Cause for Celebration
Ray Hall Jr., president of the Student Government Association in 1966-67, was on the “front-row” for the floor debate and bill signing. “It was one of the proudest moments in my life, in retrospect,” Hall said. “The next day I sent telegrams to the Senate and House and to Gov. Rockefeller, thanking them on behalf of the student body for their support.”
Student reaction at the Wigwam and across campus was described as bedlam. “It fell upon me to organize an ASU Day to celebrate the momentous event,” Hall added. “This day would include an assembly in the old fieldhouse, a parade from campus to downtown Jonesboro, then partying and dancing into the night at the Reng Center. As seniors, my wife Barbara and I were so proud to be part of the first graduating class of Arkansas State University.” Spring commencement diplomas carried the new name, even though it was not yet official.
Yearbook Planned Special Coverage
In addition to The Herald, Ockert had a second campus job as editor of The Indian yearbook. Timing the yearbook coverage was complex due to the production schedule. Major portions had to be finalized before the legislature convened.
“The Indian staff leaders, with the guidance and encouragement of adviser Tom Manning, devised a plan. We wanted the cover to reflect university status, even though we’d be taking a chance that the Legislature would again reject it, so we went with subtle,” Ockert explained. Subtle included a foil stamp on the cover with “Jumpin’ Joe” sporting “ASU” across his chest, and “Arkansas State University” spelled out only on the spine. The staff conspired with co-eds in Kays Hall to darken some rooms and light others to form “ASU” for a two-page photo spread.
Book with Red Cover Tells “The ASU Story”
As a member of the history faculty, Lee A. Dew had been researching the Jonesboro, Lake City and Eastern Railroad. “I began collecting material on the college as I encountered it. When I finished the JLC & E book, I decided, as it seemed the university status bill would be approved, that it was a good time to consider the history of Arkansas State from its beginnings to that time.”

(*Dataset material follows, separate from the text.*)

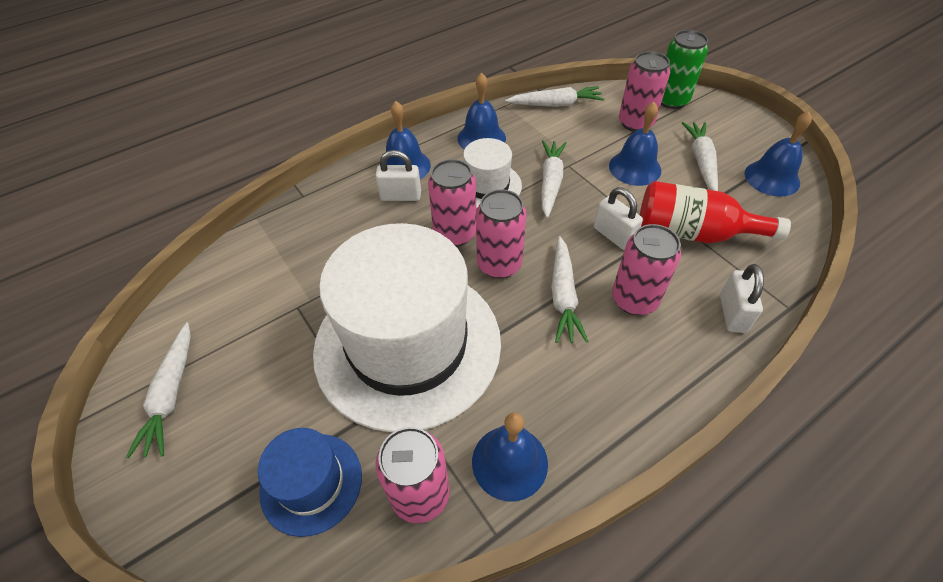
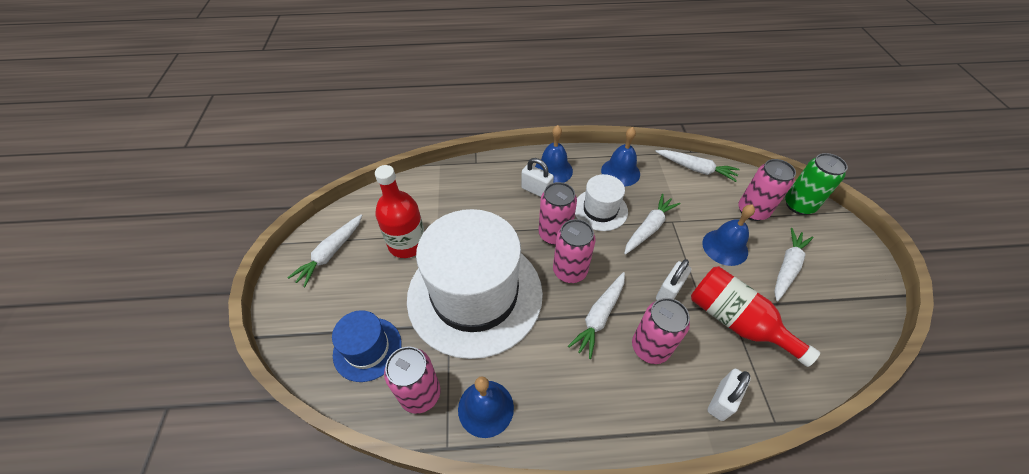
camera: 30 degrees right, 0 degrees up
white padlock [594,187,643,250] -> white padlock turned 45 degrees clockwise [656,259,691,300]
blue bell [745,112,812,197] -> none
none -> red bottle [375,165,424,258]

The result, “The ASU Story: A History of Arkansas State University 1909-1967,” was published with a bright red cover and sold for $4. The 224-page book details the decades between the institution’s origins in 1909 to university status.

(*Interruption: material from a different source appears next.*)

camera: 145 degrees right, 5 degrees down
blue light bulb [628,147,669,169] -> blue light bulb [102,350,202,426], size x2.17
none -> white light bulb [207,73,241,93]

“I did get the full cooperation of the administration and the folks at the Print Shop and was fortunate to get interviews with many of the ‘old timers’ from the college’s early days,” recalled Dew, who retired from Kentucky Wesleyan College as history professor and department chair. “Basically I did the book for my own satisfaction, and in the hope that it would preserve some history that otherwise would have been lost – voices that otherwise would not have been heard.”